Billionaire Jeffrey Gundlach, CEO and CIO of DoubleLine Capital, advised investors to go long on emerging markets and short on U.S. stocks at the 2017 Sohn Investment Conference held last week in New York.
According to him, the valuation of emerging markets is half that of the S&P 500 Index (he’s mainly focusing on the price-to-sales and price-to-book value ratios of the S&P 500, which indicates a higher valuation compared to emerging markets). He also said that his investment decision is based on the funds flow to the active and passive management strategy, explained Market Realist. Gundlach has been a fan of India for the long term and at the Barron’s Roundtable earlier this year he reiterated his stance.
Christopher Wood, CLSA’s chief equity strategist, believes that India remains the most preferred equity story in the emerging market universe on a 10-year view with the government’s renewed focus to address asset quality problems in the banking sector strengthening this stance.
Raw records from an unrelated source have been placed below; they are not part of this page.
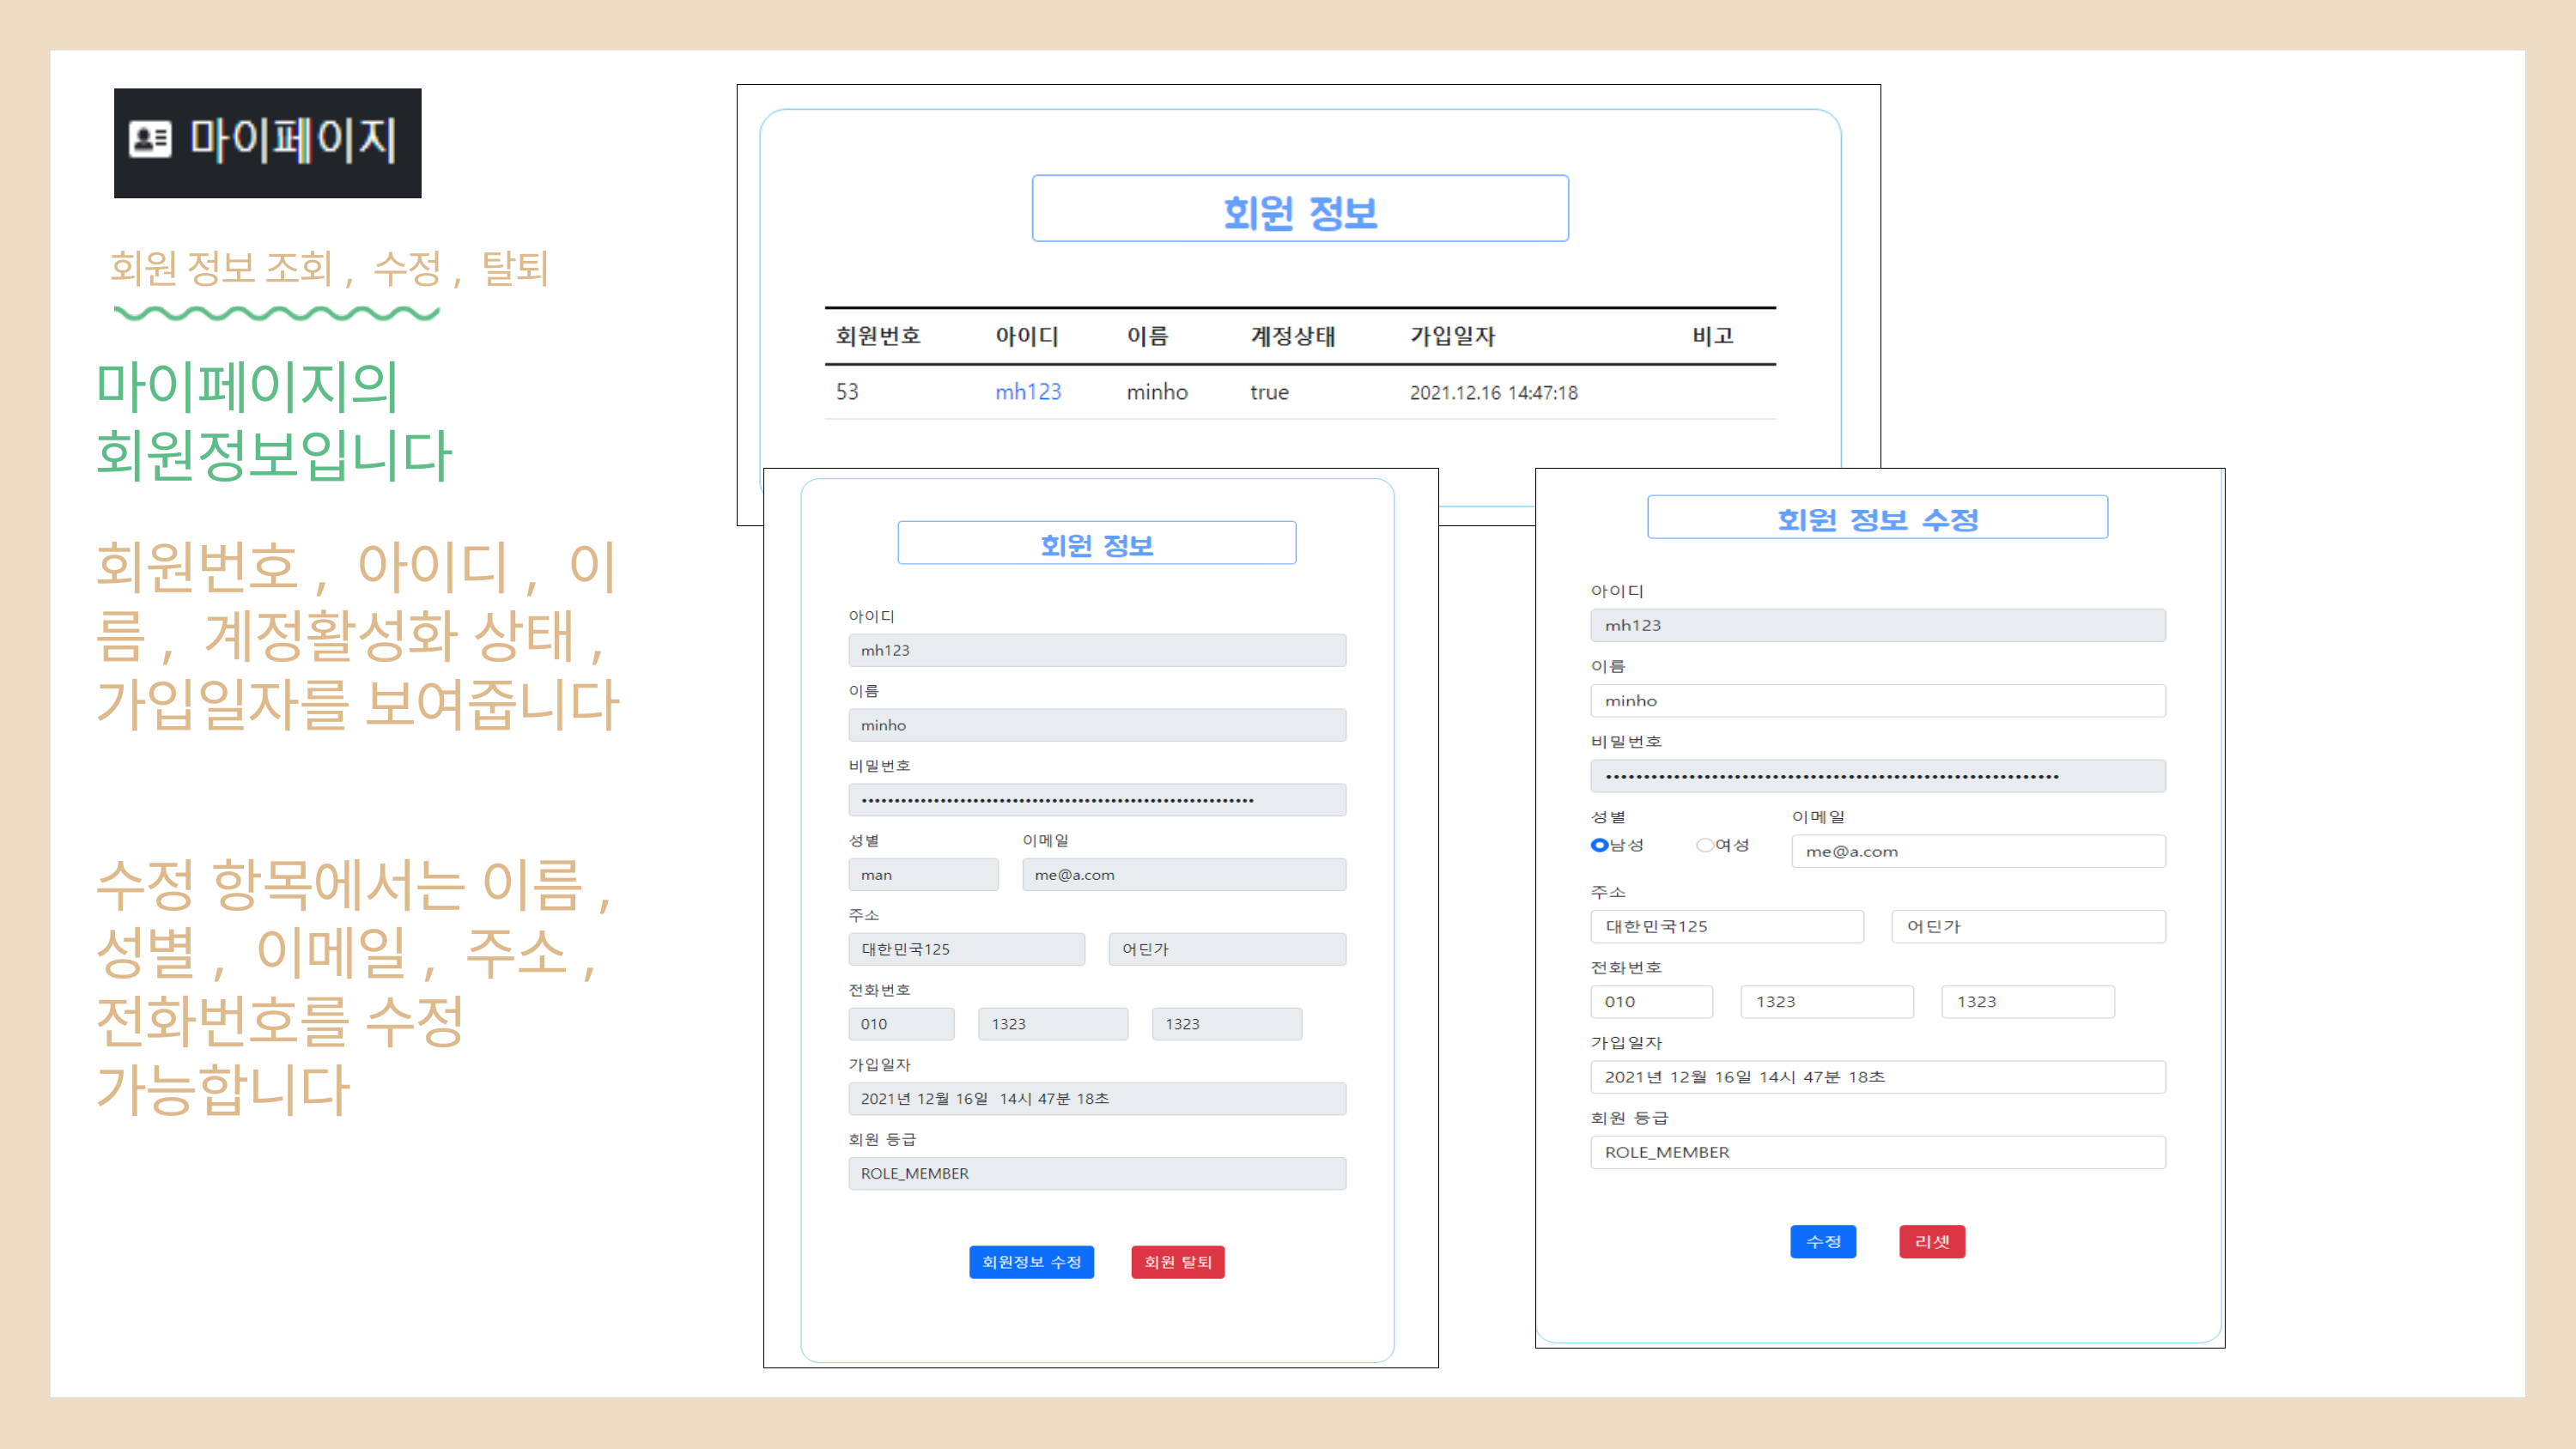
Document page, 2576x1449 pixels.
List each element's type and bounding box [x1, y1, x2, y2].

picture [737, 83, 2226, 1368]
text_box [114, 305, 440, 323]
picture [114, 88, 422, 198]
text_box [0, 0, 2576, 1449]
Though he cautioned that a sharp correction should not take anyone by surprise given the strong recent run the market has experienced.
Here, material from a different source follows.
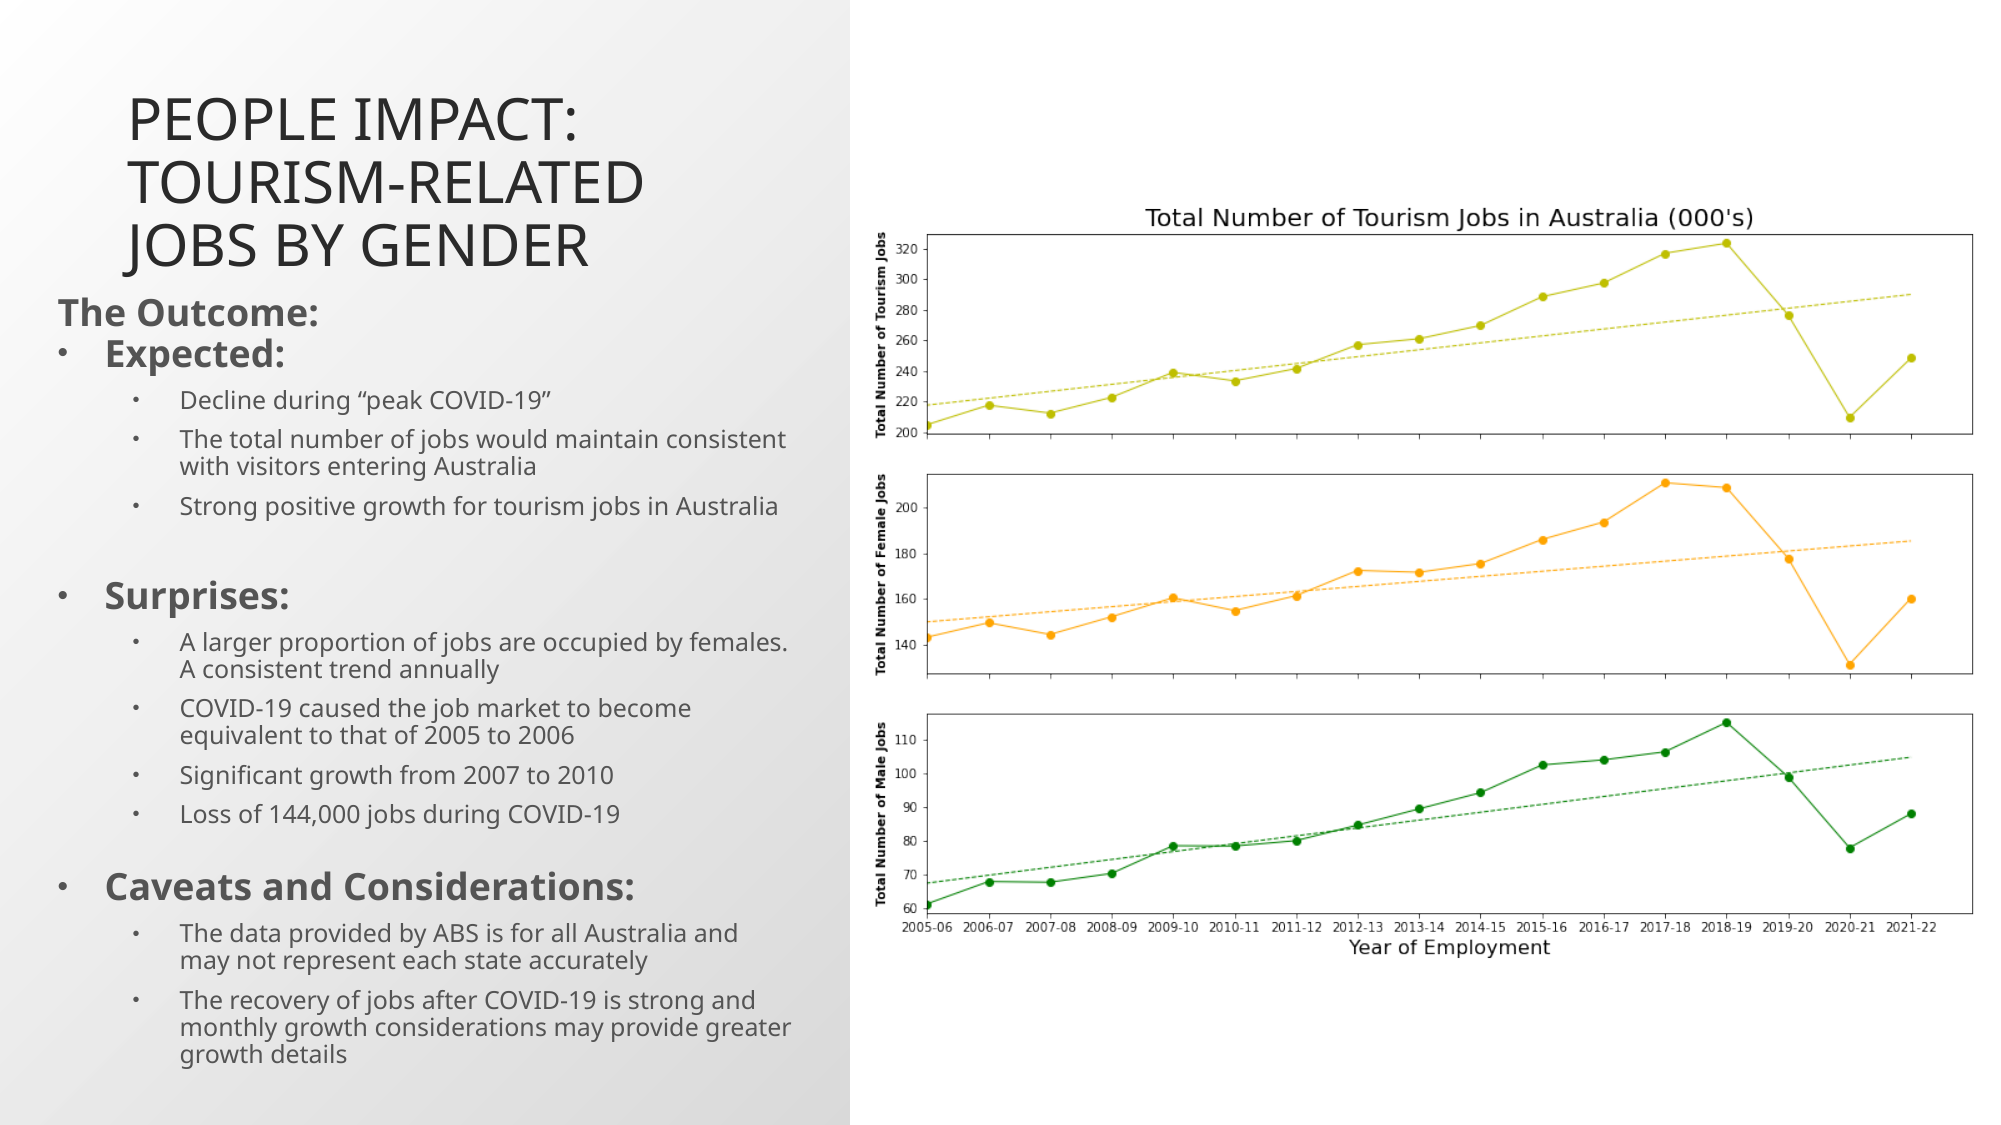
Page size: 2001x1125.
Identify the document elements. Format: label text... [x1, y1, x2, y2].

list The Outcome: Expected: Decline during “peak COVID-19” The total number of jobs would maintain consistent with visitors entering Australia Strong positive growth for tourism jobs in Australia Surprises: A larger proportion of jobs are occupied by females. A consistent trend annually COVID-19 caused the job market to become equivalent to that of 2005 to 2006 Significant growth from 2007 to 2010 Loss of 144,000 jobs during COVID-19 Caveats and Considerations: The data provided by ABS is for all Australia and may not represent each state accurately The recovery of jobs after COVID-19 is strong and monthly growth considerations may provide greater growth details [42, 286, 810, 1101]
picture [868, 199, 1981, 967]
title PEOPLE Impact: Tourism-related Jobs BY GENDER [112, 112, 750, 286]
The Financial Times quoted data from the Institute of International Finance, or IIF, which stated that cross-border flows to EM bonds and equities topped $20 billion for the third consecutive month in April 2017, making this their biggest three-month positive streak since 2014.
IIF offers three answers to what’s driving the flows:
- A cyclical upturn in the global economy
- Central bank liquidity
- Persistent savings glut
Variant Perception suggests caution in a post titled Stretched sentiment leaves EM vulnerable.
Liquidity conditions have deteriorated meaningfully for EM equities.
The left chart below shows that the steep drop in G7 Excess Liquidity points to a risk of much lower EM equity prices in about 3-4 months’ time. This materially worse backdrop for EM equities is happening just when investors are piling into EM assets.
The right chart below shows that EM bonds and equities are seeing the largest ETF inflows over the last three months. Although, we are selectively positive on some specific EM markets, overall we believe investors should rotate away from broad EM equities exposure.